O trabalho que você desenvolve com essas crianças tem um bom retorno? Digo, pedagogicamente. O retorno não é tão rápido, porque agora que eles estão iniciando a alfabetização, eles aprendem a libra como primeira língua deles. Então o português a gente ensina da forma escrita, dessa forma eles precisam aprender que tudo tem um nome, que o sinal que a gente usa na língua de sinais, por exemplo para bola, tem um nome. Então ele precisa compreender, precisa de uma certa forma decorar que bola se escreve B-O-L-A. O que não é tão simples, porque a gente aprende ouvindo, por sílabas, pelas letras, a gente sabe que as sílabas de bola é o B com O, que forma o BO, agora para eles não é tão prático assim, então por isso que é um processo um pouco mais demorado, eles aprendem, dão retorno sim, vão evoluindo, mas as vezes não da forma que a gente espera. É muito de criança para criança. As vezes o ouvinte demora até mais que um aluno surdo, depende muito, do estímulo que tem em casa, dos atendimentos que faz por fora, se tem acompanhamento de fonoaudióloga, se tem acompanhamento de línguas de sinais.

Você mencionou sobre o papel da família no processo de aprendizado. Como a família pode atuar de forma que venha contribuir com esse processo? Aliás, qual é o papel da família? A família precisa ser parceira, tem que haver uma parceria entre escola e família sempre. A família precisa aprender Libras para se comunicar com a criança. Os pais precisam levar ao atendimento com a fonoaudióloga, psicóloga. Um desses alunos que eu atendo frequenta o Sepri na Unicamp, que onde é desenvolvida a língua de sinais, eles recebem atendimento psicológico e fonoaudiológico, juntamente com a pedagogia. Lá a família também aprende Libras e também recebe o acompanhamento psicológico. Enquanto as crianças estão em um outro atendimento com a pedagoga e com o instrutor surdo, eles se devolvem bem mais, o processo é bem mais rápido. A família aceitando, a família buscando e trabalhando junto com a escola, ajuda e muito. Então a família precisa aprender a se comunicar com esse filho, com essa criança. Porque a maioria das crianças surdas, são filhas de pais ouvintes, então eles precisam aprender a se comunicar, senão a criança vai ficar sempre isolada e vai ter essa comunicação só na escola? A parceria da  família é fundamental nesse processo.

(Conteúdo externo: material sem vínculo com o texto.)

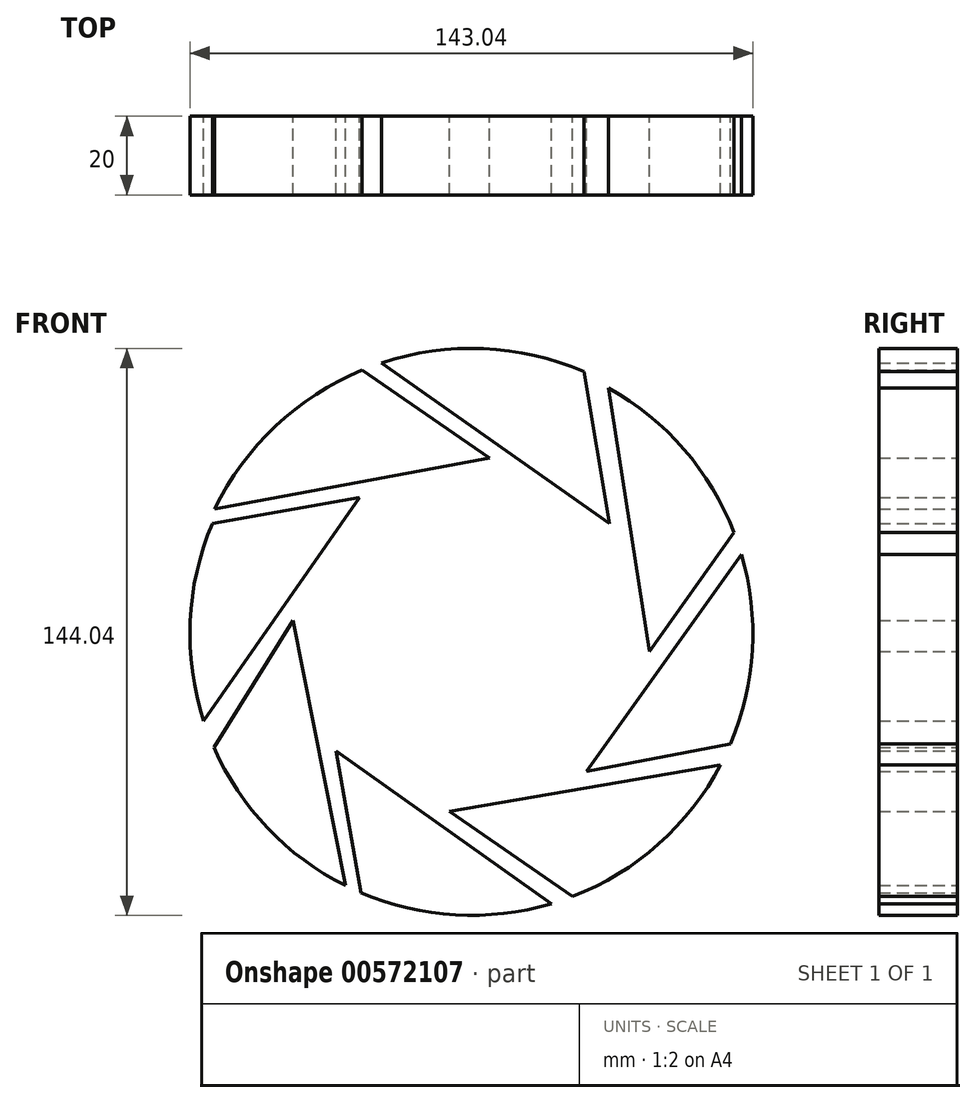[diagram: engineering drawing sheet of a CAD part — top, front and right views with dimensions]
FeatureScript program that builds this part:
annotation { "Feature Type Name" : "Feature", "Feature Type Description" : "" }
export const myFeature = defineFeature(function(context is Context, id is Id, definition is map)
    precondition{}
    {
        {
            var Q0;
            Q0=qCreatedBy(makeId("Front.planeOp"),FACE);
            var sketch = newSketch(context, id + "F0", { "sketchPlane" : qUnion([Q0])});
            skLineSegment(sketch, "E0", {"start": v(-65.22, 31.7) * mm, "end": v(4.63, 44.7) * mm});
            skArc(sketch, "E1", {"start": v(-27.83, 66.97) * mm, "mid": v(-49.76, 52.76) * mm, "end": v(-65.22, 31.7) * mm});
            skLineSegment(sketch, "E2", {"start": v(-27.83, 66.97) * mm, "end": v(4.63, 44.7) * mm});
            skSolve(sketch);
        }
        {
            var Q0;
            Q0=qCreatedBy(makeId("Front.planeOp"),FACE);
            var sketch = newSketch(context, id + "F1", { "sketchPlane" : qUnion([Q0])});
            skLineSegment(sketch, "E3", {"start": v(-22.86, 68.82) * mm, "end": v(35.12, 28.04) * mm});
            skArc(sketch, "E4", {"start": v(28.56, 66.66) * mm, "mid": v(3.05, 72.46) * mm, "end": v(-22.86, 68.82) * mm});
            skLineSegment(sketch, "E5", {"start": v(28.56, 66.66) * mm, "end": v(35.12, 28.04) * mm});
            skSolve(sketch);
        }
        {
            var Q0;
            Q0=qCreatedBy(makeId("Front.planeOp"),FACE);
            var sketch = newSketch(context, id + "F2", { "sketchPlane" : qUnion([Q0])});
            skLineSegment(sketch, "E6", {"start": v(34.89, 62.43) * mm, "end": v(45.25, -4.43) * mm});
            skArc(sketch, "E7", {"start": v(66.73, 25.75) * mm, "mid": v(54.02, 46.88) * mm, "end": v(34.89, 62.43) * mm});
            skLineSegment(sketch, "E8", {"start": v(66.73, 25.75) * mm, "end": v(45.25, -4.43) * mm});
            skSolve(sketch);
        }
        {
            var Q0;
            Q0=qCreatedBy(makeId("Front.planeOp"),FACE);
            var sketch = newSketch(context, id + "F3", { "sketchPlane" : qUnion([Q0])});
            skLineSegment(sketch, "E9", {"start": v(68.61, 20.19) * mm, "end": v(29.27, -34.9) * mm});
            skArc(sketch, "E10", {"start": v(65.83, -27.96) * mm, "mid": v(71.4, -4.13) * mm, "end": v(68.61, 20.19) * mm});
            skLineSegment(sketch, "E11", {"start": v(65.83, -27.96) * mm, "end": v(29.27, -34.9) * mm});
            skSolve(sketch);
        }
        {
            var Q0;
            Q0=qCreatedBy(makeId("Front.planeOp"),FACE);
            var sketch = newSketch(context, id + "F4", { "sketchPlane" : qUnion([Q0])});
            skLineSegment(sketch, "E12", {"start": v(63.32, -33.25) * mm, "end": v(-5.53, -45.07) * mm});
            skArc(sketch, "E13", {"start": v(25.75, -66.73) * mm, "mid": v(47.58, -53.4) * mm, "end": v(63.32, -33.25) * mm});
            skLineSegment(sketch, "E14", {"start": v(25.75, -66.73) * mm, "end": v(-5.53, -45.07) * mm});
            skSolve(sketch);
        }
        {
            var Q0;
            Q0=qCreatedBy(makeId("Front.planeOp"),FACE);
            var sketch = newSketch(context, id + "F5", { "sketchPlane" : qUnion([Q0])});
            skLineSegment(sketch, "E15", {"start": v(20.34, -68.57) * mm, "end": v(-34.37, -29.69) * mm});
            skArc(sketch, "E16", {"start": v(-28, -65.82) * mm, "mid": v(-4.07, -71.4) * mm, "end": v(20.34, -68.57) * mm});
            skLineSegment(sketch, "E17", {"start": v(-28, -65.82) * mm, "end": v(-34.37, -29.69) * mm});
            skSolve(sketch);
        }
        {
            var Q0;
            Q0=qCreatedBy(makeId("Front.planeOp"),FACE);
            var sketch = newSketch(context, id + "F6", { "sketchPlane" : qUnion([Q0])});
            skLineSegment(sketch, "E18", {"start": v(-32, -63.96) * mm, "end": v(-45.26, 3.45) * mm});
            skArc(sketch, "E19", {"start": v(-65.41, -28.92) * mm, "mid": v(-51.76, -49.35) * mm, "end": v(-32, -63.96) * mm});
            skLineSegment(sketch, "E20", {"start": v(-65.41, -28.92) * mm, "end": v(-45.26, 3.45) * mm});
            skSolve(sketch);
        }
        {
            var Q0;
            Q0=qCreatedBy(makeId("Front.planeOp"),FACE);
            var sketch = newSketch(context, id + "F7", { "sketchPlane" : qUnion([Q0])});
            skLineSegment(sketch, "E21", {"start": v(-68, -22.15) * mm, "end": v(-28.4, 34.63) * mm});
            skArc(sketch, "E22", {"start": v(-65.79, 28.06) * mm, "mid": v(-71.45, 3.16) * mm, "end": v(-68, -22.15) * mm});
            skLineSegment(sketch, "E23", {"start": v(-65.79, 28.06) * mm, "end": v(-28.4, 34.63) * mm});
            skSolve(sketch);
        }
        {
            var Q0;
            Q0=makeQuery(id+"F1.imprint","IMPRINT",FACE,{"disambiguationData":[TD([[makeQuery(id+"F1.imprint","IMPRINT",EDGE,{"derivedFrom":sQuery(id+"F1.wireOp",EDGE,"E3")}),1.0]])]});
            var Q1;
            Q1=makeQuery(id+"F0.imprint","IMPRINT",FACE,{"disambiguationData":[TD([[makeQuery(id+"F0.imprint","IMPRINT",EDGE,{"derivedFrom":sQuery(id+"F0.wireOp",EDGE,"E0")}),1.0]])]});
            var Q2;
            Q2=makeQuery(id+"F7.imprint","IMPRINT",FACE,{"disambiguationData":[TD([[makeQuery(id+"F7.imprint","IMPRINT",EDGE,{"derivedFrom":sQuery(id+"F7.wireOp",EDGE,"E21")}),1.0]])]});
            var Q3;
            Q3=makeQuery(id+"F6.imprint","IMPRINT",FACE,{"disambiguationData":[TD([[makeQuery(id+"F6.imprint","IMPRINT",EDGE,{"derivedFrom":sQuery(id+"F6.wireOp",EDGE,"E18")}),1.0]])]});
            var Q4;
            Q4=makeQuery(id+"F5.imprint","IMPRINT",FACE,{"disambiguationData":[TD([[makeQuery(id+"F5.imprint","IMPRINT",EDGE,{"derivedFrom":sQuery(id+"F5.wireOp",EDGE,"E15")}),1.0]])]});
            var Q5;
            Q5=makeQuery(id+"F4.imprint","IMPRINT",FACE,{"disambiguationData":[TD([[makeQuery(id+"F4.imprint","IMPRINT",EDGE,{"derivedFrom":sQuery(id+"F4.wireOp",EDGE,"E12")}),1.0]])]});
            var Q6;
            Q6=makeQuery(id+"F3.imprint","IMPRINT",FACE,{"disambiguationData":[TD([[makeQuery(id+"F3.imprint","IMPRINT",EDGE,{"derivedFrom":sQuery(id+"F3.wireOp",EDGE,"E9")}),1.0]])]});
            var Q7;
            Q7=makeQuery(id+"F2.imprint","IMPRINT",FACE,{"disambiguationData":[TD([[makeQuery(id+"F2.imprint","IMPRINT",EDGE,{"derivedFrom":sQuery(id+"F2.wireOp",EDGE,"E6")}),1.0]])]});
            var Q8;
            Q8=makeQuery(id+"F4.imprint","IMPRINT",FACE,{"disambiguationData":[TD([[makeQuery(id+"F4.imprint","IMPRINT",EDGE,{"derivedFrom":sQuery(id+"F4.wireOp",EDGE,"E12")}),1.0]])]});
            extrude(context, id + "F8", {"entities" : qUnion([Q0, Q1, Q2, Q3, Q4, Q5, Q6, Q7, Q8]), "depth" : 20 * mm, "offsetDistance" : 25 * mm});
        }
    });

E o que você considera como “tabu”, no que diz respeito a educação para surdos? Algo que você enquanto pedagoga diria: Não é bem assim. Acho que o principal tabu é em questão do aprendizado mesmo, eles tem uma língua própria, só que ela [língua] tem as características dela. Então eles aprendem sim, tem condições para isso, para se alfabetizar da maneira deles. Eu acho que isso que tem que ser respeitado. Por exemplo, a produção de texto deles nunca vai ser igual a nossa, mas é uma particularidade deles e isso tem que ser respeitado, e a gente as vezes quer que seja da nossa forma e não é assim. Eles têm muito potencial, profissionalmente falando, eu tive alguns alunos que hoje estão aí trabalhando tem rendimento, eles ‘se viram’, tem o grupo deles, saem ao cinema, dentre outros. Tudo dentro das limitações deles, assim como temos as nossas.

E como avalia a educação para surdos no Brasil? Eu acredito que a educação para surdos no Brasil está avançando cada vez mais, acho que eles [surdos] estão ganhando mais espaço, eles estão ganhando mais direito e eu acho que só tende a avançar. A questão da regularização dos intérpretes nos espaços públicos, nas escolas, nas igrejas, eu acho que está avançando cada vez mais, está ganhando força. Ainda falta muito a conseguir, acho que se tem muito ainda a se batalhar, mas há um avanço.